▸ EXERCISE REQUIREMENTS: Nothing in the records below may change; print them all exactly.

Records from a dataset
####################

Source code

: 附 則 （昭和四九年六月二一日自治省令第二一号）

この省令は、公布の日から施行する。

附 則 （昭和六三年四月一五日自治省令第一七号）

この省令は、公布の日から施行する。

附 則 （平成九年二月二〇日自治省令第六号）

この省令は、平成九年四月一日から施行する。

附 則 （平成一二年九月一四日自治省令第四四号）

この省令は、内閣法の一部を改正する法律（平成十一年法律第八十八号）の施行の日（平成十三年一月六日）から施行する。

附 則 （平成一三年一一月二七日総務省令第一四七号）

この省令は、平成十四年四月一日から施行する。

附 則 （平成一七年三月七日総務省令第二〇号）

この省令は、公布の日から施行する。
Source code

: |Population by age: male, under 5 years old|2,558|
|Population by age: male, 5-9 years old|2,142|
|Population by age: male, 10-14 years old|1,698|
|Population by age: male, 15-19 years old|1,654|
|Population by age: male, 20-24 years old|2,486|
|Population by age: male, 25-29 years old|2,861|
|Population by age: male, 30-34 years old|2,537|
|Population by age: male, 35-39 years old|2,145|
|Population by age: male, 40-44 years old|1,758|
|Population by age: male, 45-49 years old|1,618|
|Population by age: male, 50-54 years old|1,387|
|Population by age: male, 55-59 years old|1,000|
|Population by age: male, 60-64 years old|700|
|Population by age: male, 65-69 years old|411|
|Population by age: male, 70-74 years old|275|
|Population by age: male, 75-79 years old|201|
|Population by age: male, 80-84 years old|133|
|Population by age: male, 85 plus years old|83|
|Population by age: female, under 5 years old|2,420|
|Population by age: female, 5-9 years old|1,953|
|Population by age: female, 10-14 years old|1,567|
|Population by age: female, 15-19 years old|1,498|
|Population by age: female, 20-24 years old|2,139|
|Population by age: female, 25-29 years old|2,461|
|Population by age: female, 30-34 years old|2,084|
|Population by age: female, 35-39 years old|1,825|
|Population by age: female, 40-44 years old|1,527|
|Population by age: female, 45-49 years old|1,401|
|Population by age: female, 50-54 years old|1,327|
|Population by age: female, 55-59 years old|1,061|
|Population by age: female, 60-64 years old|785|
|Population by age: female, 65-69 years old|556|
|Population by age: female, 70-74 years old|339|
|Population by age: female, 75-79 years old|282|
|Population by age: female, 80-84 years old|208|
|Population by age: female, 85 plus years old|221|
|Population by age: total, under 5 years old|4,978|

####################

▸ TASK ANSWER:
Source code

: 附 則 （昭和四九年六月二一日自治省令第二一号）

この省令は、公布の日から施行する。

附 則 （昭和六三年四月一五日自治省令第一七号）

この省令は、公布の日から施行する。

附 則 （平成九年二月二〇日自治省令第六号）

この省令は、平成九年四月一日から施行する。

附 則 （平成一二年九月一四日自治省令第四四号）

この省令は、内閣法の一部を改正する法律（平成十一年法律第八十八号）の施行の日（平成十三年一月六日）から施行する。

附 則 （平成一三年一一月二七日総務省令第一四七号）

この省令は、平成十四年四月一日から施行する。

附 則 （平成一七年三月七日総務省令第二〇号）

この省令は、公布の日から施行する。
Source code

: |Population by age: male, under 5 years old|2,558|
|Population by age: male, 5-9 years old|2,142|
|Population by age: male, 10-14 years old|1,698|
|Population by age: male, 15-19 years old|1,654|
|Population by age: male, 20-24 years old|2,486|
|Population by age: male, 25-29 years old|2,861|
|Population by age: male, 30-34 years old|2,537|
|Population by age: male, 35-39 years old|2,145|
|Population by age: male, 40-44 years old|1,758|
|Population by age: male, 45-49 years old|1,618|
|Population by age: male, 50-54 years old|1,387|
|Population by age: male, 55-59 years old|1,000|
|Population by age: male, 60-64 years old|700|
|Population by age: male, 65-69 years old|411|
|Population by age: male, 70-74 years old|275|
|Population by age: male, 75-79 years old|201|
|Population by age: male, 80-84 years old|133|
|Population by age: male, 85 plus years old|83|
|Population by age: female, under 5 years old|2,420|
|Population by age: female, 5-9 years old|1,953|
|Population by age: female, 10-14 years old|1,567|
|Population by age: female, 15-19 years old|1,498|
|Population by age: female, 20-24 years old|2,139|
|Population by age: female, 25-29 years old|2,461|
|Population by age: female, 30-34 years old|2,084|
|Population by age: female, 35-39 years old|1,825|
|Population by age: female, 40-44 years old|1,527|
|Population by age: female, 45-49 years old|1,401|
|Population by age: female, 50-54 years old|1,327|
|Population by age: female, 55-59 years old|1,061|
|Population by age: female, 60-64 years old|785|
|Population by age: female, 65-69 years old|556|
|Population by age: female, 70-74 years old|339|
|Population by age: female, 75-79 years old|282|
|Population by age: female, 80-84 years old|208|
|Population by age: female, 85 plus years old|221|
|Population by age: total, under 5 years old|4,978|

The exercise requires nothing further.